PETALING JAYA: Customers with compromised devices will be temporarily restricted from accessing banking apps as banks in Malaysia roll out a feature that detects high-risk malware and suspicious remote access.
In a statement yesterday, the Association of Banks Malaysia (ABM) and Association of Islamic Banking and Financial Institutions Malaysia (Aibim) said the feature, called malware shielding, will be embedded within the banks’ native mobile banking apps.
Both organisations stated that the feature is designed to prevent unauthorised transactions, protect customers’ funds, and shield them from malware scams.
“It will essentially alert or block customers from conducting banking activities on compromised devices,” said the statement.
Banks that have enabled the feature on their mobile banking apps include Alliance Bank, AmBank, Bank Muamalat, Bank Simpanan Nasional, CIMB Bank, HSBC Bank, Maybank, MBSB Bank, OCBC Bank, Public Bank, RHB Bank, Standard Chartered, and UOB Bank.
“Emphasising customer privacy, malware shielding is only activated upon the customer launching the mobile banking app and does not run in the background 24/7,” said ABM chairman Datuk Khairussaleh Ramli in the statement.
He added that customers’ banking information and personal data will remain confidential.
Bank Negara governor Datuk Seri Abdul Rasheed Ghaffour said the fight against online scams is a shared responsibility, welcoming the move by banks to enhance online banking apps with added security features.
“This helps to create a more secure banking environment for all Malaysians. We also urge members of the public to remain vigilant against requests to download apps from unofficial sources,” he added.
Customers are advised to reach out to their banks’ 24/7 fraud hotline for assistance should they encounter a temporary restriction.
When contacted, National Cyber Security Agency (Nacsa) chief executive Dr Megat Zuhairy Megat Tajuddin said the measure is well-suited to address specific challenges faced by users in Malaysia as cyber threats are becoming increasingly sophisticated and prevalent.
“In 2023, 40% of the total incidents monitored by the National Cyber Coordination and Command Centre (NC4) were malware-related. In 2024, up until June, the NC4 handled 34% of incidents related to malware,” Megat Zuhairy said.
While the temporary restriction is regarded as an important preventive step, Megat Zuhairy said its effectiveness is also dependent on users.
“They need to adhere to recommended cyber hygiene practices such as to only download apps from official platforms and avoid performing online activities through unsecured WiFi networks,” he said.
Malaysia Cybersecurity Community rawSEC chairman Ts Tahrizi Tahreb said the malware shielding technology could potentially prevent several types of banking malware that are used by hackers to infiltrate devices and perform unauthorised financial transactions.
“Some of them include Cerberus which can mimic legitimate banking app interfaces to capture user credentials and one-time passwords through overlays and screenshots,” he said.
Tahrizi added that another type of malware called Gustuff has been known to target over 100 banking apps and can automate bank transactions on compromised devices.
“These malware types often exploit vulnerabilities in mobile banking applications, making them prime targets for shielding technologies,” he said.
Malaysia Cyber Consumer Association (MCCA) said the initiative represents a proactive approach to addressing the growing threat of cyberattacks on financial systems.
“However, MCCA also emphasises the importance of implementing this feature with caution, transparency, and a strong focus on user education,” its chairman Siraj Jalil said.
He added that the criteria used to define a “compromised device” must be transparent and precise.
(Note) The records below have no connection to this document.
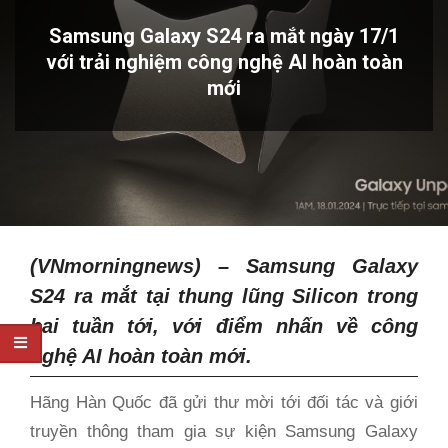
Samsung Galaxy S24 ra mắt ngày 17/1
với trải nghiệm công nghệ AI hoàn toàn
mới
(VNmorningnews) – Samsung Galaxy
S24 ra mắt tại thung lũng Silicon trong
hai tuần tới, với điểm nhấn về công
nghệ AI hoàn toàn mới.
Hãng Hàn Quốc đã gửi thư mời tới đối tác và giới
truyền thông tham gia sự kiện Samsung Galaxy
“The effectiveness of such a solution hinges on its ability to accurately identify compromised devices without generating false positives. A significant number of false positives could lead to legitimate users being locked out of their banking apps, causing unnecessary frustration and potential financial disruption.
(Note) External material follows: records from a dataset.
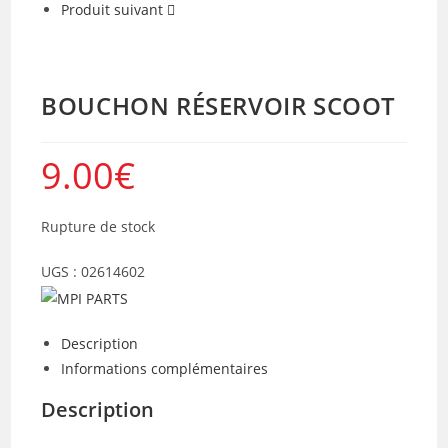
Produit suivant
BOUCHON RÉSERVOIR SCOOT
9.00
€
Rupture de stock
UGS :
02614602
Description
Informations complémentaires
Description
“If users find themselves frequently locked out of their apps, they might resort to using web-based banking solutions, which may not be as secure as the mobile apps, or they could turn to unofficial methods to bypass the restrictions, further exposing themselves to risks,” said Siraj.
Tahrizi said banks can further enhance security and customer protection by implementing some additional measures.
“Banks should regularly test their apps through application security testing (AST) and infrastructure security testing (IST). All identified issues should be tracked, with priority given to remediating critical and high vulnerabilities,” he added.
Customers also need to be constantly reminded of the latest potential online scam attempts.
“Ongoing education and awareness of safe mobile banking practices, such as recognising phishing attempts and avoiding suspicious downloads, can empower customers to protect themselves, and this is a very effective first line of defence,” he said.